Reilly-Andujar's research focuses on understanding the molecular and cellular processes involved in re-opening a window of enhanced neuronal plasticity in the visual cortex of the adult mouse. Understanding the processes that drive this increased plasticity will provide critical insights towards developing new therapies to treat amblyopia, a form of visual disability that affects ~3-5% of the US population.

Sara Simpson Mark Bear

To help elucidate how the brain stores memories, Simpson's research investigates the neural mechanisms, both at the cellular/synaptic and systems levels, necessary for consolidating visual recognition memory and its underlying neural plasticity.

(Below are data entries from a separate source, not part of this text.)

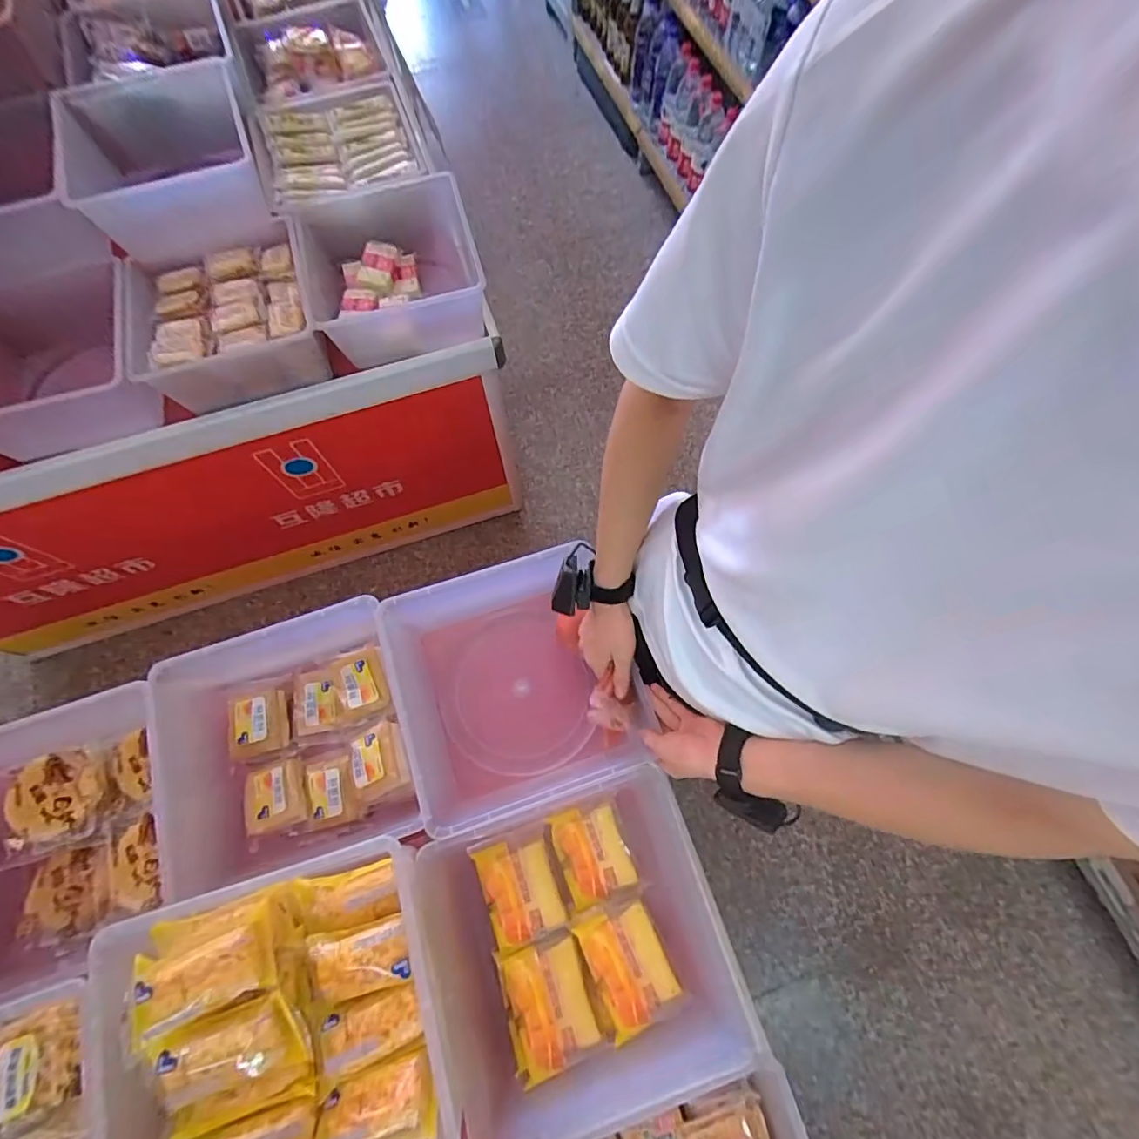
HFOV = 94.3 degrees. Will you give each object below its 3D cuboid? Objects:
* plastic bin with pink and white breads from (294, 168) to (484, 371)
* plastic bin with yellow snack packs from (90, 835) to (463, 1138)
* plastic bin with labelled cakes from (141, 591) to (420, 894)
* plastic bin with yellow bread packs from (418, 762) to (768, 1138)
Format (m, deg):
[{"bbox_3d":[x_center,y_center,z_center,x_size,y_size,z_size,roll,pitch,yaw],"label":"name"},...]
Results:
[{"bbox_3d":[-0.319,-0.534,0.992,0.305,0.177,0.306,-15,71,-5],"label":"plastic bin with pink and white breads"},{"bbox_3d":[-0.270,0.452,0.501,0.288,0.087,0.294,-17,71,-5],"label":"plastic bin with yellow snack packs"},{"bbox_3d":[-0.375,0.233,0.690,0.306,0.118,0.278,-19,71,-6],"label":"plastic bin with labelled cakes"},{"bbox_3d":[0.007,0.431,0.630,0.343,0.116,0.286,-16,71,-5],"label":"plastic bin with yellow bread packs"}]

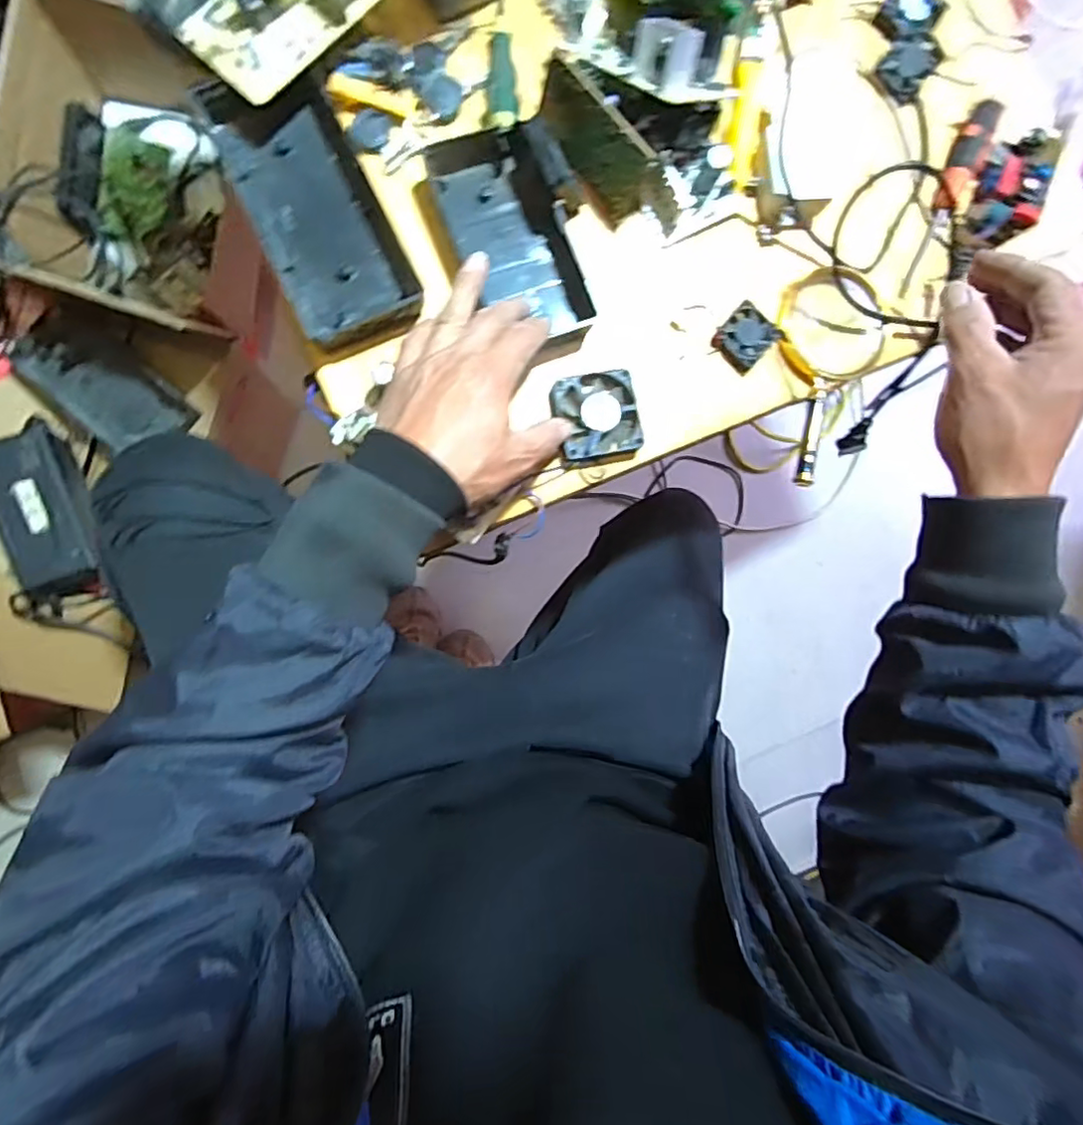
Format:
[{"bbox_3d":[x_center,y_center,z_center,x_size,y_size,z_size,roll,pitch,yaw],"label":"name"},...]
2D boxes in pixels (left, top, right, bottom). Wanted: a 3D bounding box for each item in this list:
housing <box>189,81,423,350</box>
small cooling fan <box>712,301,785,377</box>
[{"bbox_3d":[-0.152,-0.238,0.404,0.083,0.028,0.173,-26,92,-9],"label":"housing"},{"bbox_3d":[0.157,-0.173,0.461,0.040,0.018,0.042,45,83,-5],"label":"small cooling fan"}]

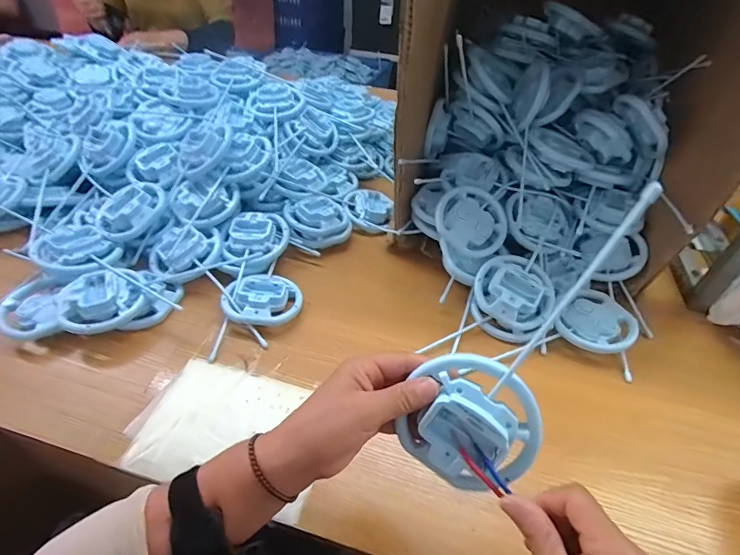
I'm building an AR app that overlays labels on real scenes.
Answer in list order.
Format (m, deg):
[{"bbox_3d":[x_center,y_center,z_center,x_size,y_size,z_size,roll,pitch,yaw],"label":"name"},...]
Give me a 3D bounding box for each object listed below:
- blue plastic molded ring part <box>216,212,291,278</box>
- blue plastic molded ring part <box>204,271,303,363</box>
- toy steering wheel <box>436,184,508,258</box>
[{"bbox_3d":[-0.173,-0.053,0.604,0.088,0.023,0.116,12,61,1],"label":"blue plastic molded ring part"},{"bbox_3d":[-0.154,0.035,0.546,0.122,0.034,0.135,-7,44,-11],"label":"blue plastic molded ring part"},{"bbox_3d":[0.145,-0.081,0.573,0.102,0.012,0.096,2,79,-9],"label":"toy steering wheel"}]

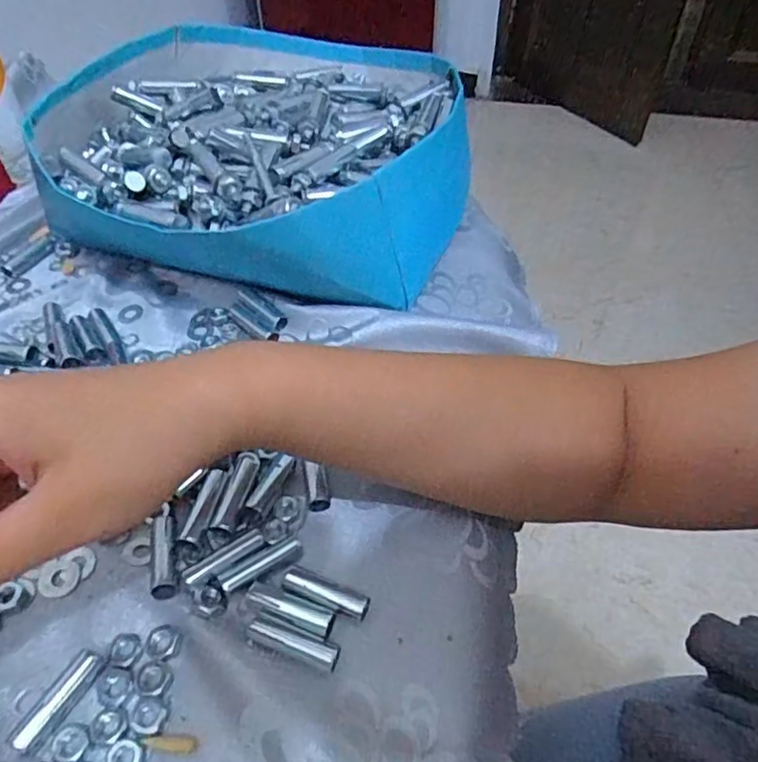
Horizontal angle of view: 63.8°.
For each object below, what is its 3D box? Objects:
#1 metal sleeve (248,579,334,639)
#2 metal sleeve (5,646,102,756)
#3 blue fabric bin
[{"bbox_3d":[-0.039,0.098,0.263,0.040,0.007,0.011,19,50,17],"label":"metal sleeve"},{"bbox_3d":[-0.126,0.124,0.238,0.012,0.009,0.039,22,51,19],"label":"metal sleeve"},{"bbox_3d":[-0.086,-0.170,0.457,0.276,0.092,0.268,0,47,0],"label":"blue fabric bin"}]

Katya Tsimring Mriganka Sur Tsimring's research focuses on neurons' functional development and plasticity in the mouse visual cortex during the critical period for ocular dominance plasticity. Specifically, she studies how dendritic spines on single neurons develop feature-selective responses and influence somatic responses by using two-photon calcium imaging and super-resolution microscopy to characterize their functional, structural, and molecular properties longitudinally.
Qianli Xu Matthew Wilson

Xu's research investigates the interaction between cortical area(s) and the hippocampus throughout learning. Specifically, she is recording from both the primary visual cortex (V1) and the hippocampal CA1 region in freely-moving mice as they explore a visually-cued maze during both navigation and post-navigation sleep until the animal has fully learned the space, and investigating how changes in the visual stimuli induce changes in the population responses in both V1 and CA1 respectively, in turn, to form a hypothetical model on the co-fluctuations in neuronal activities between the two areas for future experimental studies.